* _EXERCISE TASK_: Render the rows below as a two-column CSV with the columns field and value, one CSV line per row, starting with the line that contains "scientific name: Conus omaria" and going on through the line that contains "genus: Chrysobalanus". Put each field in double quotes and turn any line breaks into spaces.

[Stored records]
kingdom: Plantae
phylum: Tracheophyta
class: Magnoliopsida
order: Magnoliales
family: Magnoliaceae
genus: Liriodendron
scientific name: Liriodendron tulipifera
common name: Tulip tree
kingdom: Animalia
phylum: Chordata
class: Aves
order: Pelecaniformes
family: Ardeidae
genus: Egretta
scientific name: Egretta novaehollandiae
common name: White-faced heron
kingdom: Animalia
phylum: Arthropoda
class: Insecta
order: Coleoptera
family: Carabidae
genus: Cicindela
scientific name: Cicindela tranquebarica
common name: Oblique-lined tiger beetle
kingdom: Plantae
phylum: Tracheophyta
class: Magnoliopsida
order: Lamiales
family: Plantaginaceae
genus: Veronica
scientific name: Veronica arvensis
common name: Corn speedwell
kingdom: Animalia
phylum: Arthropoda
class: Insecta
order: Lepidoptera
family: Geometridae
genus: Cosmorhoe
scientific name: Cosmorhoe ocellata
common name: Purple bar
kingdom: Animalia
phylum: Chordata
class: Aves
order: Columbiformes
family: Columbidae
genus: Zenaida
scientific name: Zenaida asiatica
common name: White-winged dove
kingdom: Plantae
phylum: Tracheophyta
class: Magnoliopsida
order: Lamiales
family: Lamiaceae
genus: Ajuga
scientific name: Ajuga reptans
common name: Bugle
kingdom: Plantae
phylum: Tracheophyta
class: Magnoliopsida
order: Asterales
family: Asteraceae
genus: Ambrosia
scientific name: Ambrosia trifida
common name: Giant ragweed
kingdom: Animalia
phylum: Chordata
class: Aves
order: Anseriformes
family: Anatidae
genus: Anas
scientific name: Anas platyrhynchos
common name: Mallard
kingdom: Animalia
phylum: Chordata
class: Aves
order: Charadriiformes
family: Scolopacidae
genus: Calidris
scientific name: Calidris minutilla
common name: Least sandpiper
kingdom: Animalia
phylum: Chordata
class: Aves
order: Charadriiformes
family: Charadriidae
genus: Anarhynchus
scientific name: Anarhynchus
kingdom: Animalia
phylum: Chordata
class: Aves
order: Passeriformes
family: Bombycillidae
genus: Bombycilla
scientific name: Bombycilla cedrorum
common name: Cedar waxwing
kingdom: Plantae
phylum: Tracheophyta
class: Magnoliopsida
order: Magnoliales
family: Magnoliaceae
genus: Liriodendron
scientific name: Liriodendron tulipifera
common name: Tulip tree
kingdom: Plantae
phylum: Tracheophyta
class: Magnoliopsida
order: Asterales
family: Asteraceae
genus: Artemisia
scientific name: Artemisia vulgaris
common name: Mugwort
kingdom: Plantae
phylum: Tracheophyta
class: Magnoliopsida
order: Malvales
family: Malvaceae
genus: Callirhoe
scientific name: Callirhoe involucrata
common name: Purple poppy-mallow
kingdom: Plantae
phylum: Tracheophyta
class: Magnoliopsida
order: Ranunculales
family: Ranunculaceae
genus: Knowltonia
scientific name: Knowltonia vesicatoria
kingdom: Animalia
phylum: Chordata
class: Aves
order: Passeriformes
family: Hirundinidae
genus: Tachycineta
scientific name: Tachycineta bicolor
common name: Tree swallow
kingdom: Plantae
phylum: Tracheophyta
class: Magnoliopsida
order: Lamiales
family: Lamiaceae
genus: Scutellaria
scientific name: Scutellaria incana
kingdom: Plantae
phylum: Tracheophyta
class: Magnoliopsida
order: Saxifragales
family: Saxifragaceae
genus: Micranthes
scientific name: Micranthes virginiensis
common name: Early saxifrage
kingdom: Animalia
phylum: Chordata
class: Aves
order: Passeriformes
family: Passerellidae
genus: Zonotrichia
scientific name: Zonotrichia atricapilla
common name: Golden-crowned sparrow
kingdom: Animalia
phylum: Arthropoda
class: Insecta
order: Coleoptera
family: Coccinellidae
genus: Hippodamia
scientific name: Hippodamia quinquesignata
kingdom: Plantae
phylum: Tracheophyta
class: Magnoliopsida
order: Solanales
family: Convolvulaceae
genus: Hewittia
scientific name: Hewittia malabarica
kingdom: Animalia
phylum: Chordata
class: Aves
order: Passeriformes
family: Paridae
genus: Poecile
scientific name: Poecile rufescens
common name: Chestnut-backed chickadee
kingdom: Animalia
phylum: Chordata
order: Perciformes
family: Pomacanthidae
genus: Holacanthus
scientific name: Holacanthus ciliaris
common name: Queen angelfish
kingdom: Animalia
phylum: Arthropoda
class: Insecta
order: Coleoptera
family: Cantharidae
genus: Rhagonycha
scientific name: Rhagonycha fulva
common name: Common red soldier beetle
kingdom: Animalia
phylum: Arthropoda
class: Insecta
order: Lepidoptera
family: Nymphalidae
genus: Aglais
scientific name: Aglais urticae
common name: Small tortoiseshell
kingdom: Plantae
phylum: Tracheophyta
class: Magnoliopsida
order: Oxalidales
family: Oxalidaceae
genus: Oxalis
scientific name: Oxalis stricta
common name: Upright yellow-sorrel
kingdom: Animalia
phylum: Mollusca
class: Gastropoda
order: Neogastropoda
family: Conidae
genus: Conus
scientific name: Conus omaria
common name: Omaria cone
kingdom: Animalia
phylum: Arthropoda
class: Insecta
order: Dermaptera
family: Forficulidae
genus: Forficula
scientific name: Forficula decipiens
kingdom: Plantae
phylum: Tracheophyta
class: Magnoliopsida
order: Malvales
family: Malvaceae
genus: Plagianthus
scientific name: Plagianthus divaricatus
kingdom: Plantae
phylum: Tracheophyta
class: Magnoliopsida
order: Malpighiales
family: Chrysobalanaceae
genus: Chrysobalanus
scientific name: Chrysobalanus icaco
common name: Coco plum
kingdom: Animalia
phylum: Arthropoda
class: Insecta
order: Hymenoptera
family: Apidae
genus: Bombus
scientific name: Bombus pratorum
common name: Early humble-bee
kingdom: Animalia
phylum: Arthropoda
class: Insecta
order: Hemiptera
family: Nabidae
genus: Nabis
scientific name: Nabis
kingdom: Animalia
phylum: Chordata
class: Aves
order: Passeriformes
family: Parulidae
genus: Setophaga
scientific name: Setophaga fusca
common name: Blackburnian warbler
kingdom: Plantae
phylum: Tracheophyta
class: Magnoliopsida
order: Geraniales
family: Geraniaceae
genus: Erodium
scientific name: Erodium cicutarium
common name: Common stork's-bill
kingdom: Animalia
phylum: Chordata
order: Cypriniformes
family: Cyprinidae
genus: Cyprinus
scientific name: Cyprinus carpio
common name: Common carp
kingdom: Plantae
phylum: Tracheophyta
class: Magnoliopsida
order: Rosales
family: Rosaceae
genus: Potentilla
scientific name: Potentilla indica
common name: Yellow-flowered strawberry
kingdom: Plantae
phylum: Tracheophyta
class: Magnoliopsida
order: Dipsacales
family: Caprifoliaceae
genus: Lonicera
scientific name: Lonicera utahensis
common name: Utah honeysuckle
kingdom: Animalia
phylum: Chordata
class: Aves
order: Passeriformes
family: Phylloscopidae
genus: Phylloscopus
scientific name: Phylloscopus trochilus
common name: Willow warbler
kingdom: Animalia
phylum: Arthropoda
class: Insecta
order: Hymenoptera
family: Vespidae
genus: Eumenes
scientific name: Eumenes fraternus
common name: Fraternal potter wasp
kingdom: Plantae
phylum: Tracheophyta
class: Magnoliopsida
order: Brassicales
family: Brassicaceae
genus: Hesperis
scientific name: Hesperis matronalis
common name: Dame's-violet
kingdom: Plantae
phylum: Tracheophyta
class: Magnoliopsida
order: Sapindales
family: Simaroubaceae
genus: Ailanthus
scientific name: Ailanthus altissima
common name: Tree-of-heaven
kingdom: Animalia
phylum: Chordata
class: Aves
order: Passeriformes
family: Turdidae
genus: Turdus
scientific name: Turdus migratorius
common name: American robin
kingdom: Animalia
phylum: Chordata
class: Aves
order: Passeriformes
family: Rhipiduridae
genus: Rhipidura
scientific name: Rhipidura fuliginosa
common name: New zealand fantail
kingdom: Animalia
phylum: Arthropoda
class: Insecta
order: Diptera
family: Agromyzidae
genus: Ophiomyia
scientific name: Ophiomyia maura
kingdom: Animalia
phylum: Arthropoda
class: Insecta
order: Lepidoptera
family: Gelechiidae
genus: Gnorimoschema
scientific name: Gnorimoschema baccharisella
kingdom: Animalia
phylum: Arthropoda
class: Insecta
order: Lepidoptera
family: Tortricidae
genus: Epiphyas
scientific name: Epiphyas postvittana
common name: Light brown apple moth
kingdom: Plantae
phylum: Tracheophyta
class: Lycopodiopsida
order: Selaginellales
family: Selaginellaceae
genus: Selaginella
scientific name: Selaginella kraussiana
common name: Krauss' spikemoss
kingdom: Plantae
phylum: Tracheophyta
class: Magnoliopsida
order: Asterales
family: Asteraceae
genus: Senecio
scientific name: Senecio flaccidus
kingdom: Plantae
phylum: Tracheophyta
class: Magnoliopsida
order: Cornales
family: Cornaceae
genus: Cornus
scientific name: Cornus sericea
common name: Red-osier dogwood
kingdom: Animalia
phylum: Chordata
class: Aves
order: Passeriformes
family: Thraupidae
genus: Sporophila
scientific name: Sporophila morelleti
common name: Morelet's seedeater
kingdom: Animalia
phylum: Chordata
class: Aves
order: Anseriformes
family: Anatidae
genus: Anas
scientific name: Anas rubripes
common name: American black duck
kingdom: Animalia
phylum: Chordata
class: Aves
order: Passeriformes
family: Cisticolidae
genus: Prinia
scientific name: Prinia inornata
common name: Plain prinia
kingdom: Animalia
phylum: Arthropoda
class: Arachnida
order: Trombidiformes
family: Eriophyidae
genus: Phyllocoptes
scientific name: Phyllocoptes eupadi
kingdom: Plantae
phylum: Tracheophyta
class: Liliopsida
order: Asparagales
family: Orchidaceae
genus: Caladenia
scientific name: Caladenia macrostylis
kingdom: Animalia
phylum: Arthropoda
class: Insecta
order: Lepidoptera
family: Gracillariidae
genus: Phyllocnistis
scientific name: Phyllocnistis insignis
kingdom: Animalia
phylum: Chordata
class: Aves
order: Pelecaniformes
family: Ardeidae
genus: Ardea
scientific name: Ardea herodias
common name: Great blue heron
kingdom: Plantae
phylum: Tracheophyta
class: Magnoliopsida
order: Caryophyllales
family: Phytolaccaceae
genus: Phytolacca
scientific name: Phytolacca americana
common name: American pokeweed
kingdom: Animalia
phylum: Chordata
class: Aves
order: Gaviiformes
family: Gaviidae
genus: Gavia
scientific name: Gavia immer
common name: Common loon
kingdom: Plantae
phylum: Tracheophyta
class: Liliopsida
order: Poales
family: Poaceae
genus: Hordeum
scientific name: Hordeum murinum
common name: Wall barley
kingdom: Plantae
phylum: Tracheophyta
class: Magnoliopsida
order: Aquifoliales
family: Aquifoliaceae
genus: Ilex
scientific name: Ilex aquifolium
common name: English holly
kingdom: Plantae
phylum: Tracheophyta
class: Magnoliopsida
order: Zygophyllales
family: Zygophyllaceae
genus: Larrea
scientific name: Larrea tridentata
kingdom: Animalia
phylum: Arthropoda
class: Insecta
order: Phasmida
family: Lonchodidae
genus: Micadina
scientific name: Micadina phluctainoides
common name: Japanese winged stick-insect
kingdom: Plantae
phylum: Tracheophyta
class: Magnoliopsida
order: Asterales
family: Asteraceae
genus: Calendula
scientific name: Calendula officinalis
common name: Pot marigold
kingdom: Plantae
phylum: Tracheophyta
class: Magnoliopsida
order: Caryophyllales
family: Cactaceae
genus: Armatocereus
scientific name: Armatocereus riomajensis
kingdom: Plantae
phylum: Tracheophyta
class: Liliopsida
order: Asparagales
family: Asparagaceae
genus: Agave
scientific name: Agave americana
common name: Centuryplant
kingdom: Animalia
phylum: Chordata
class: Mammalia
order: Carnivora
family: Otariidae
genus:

* _THE REPLY_:
field,value
"scientific name:","Conus omaria"
"common name:","Omaria cone"
"kingdom:","Animalia"
"phylum:","Arthropoda"
"class:","Insecta"
"order:","Dermaptera"
"family:","Forficulidae"
"genus:","Forficula"
"scientific name:","Forficula decipiens"
"kingdom:","Plantae"
"phylum:","Tracheophyta"
"class:","Magnoliopsida"
"order:","Malvales"
"family:","Malvaceae"
"genus:","Plagianthus"
"scientific name:","Plagianthus divaricatus"
"kingdom:","Plantae"
"phylum:","Tracheophyta"
"class:","Magnoliopsida"
"order:","Malpighiales"
"family:","Chrysobalanaceae"
"genus:","Chrysobalanus"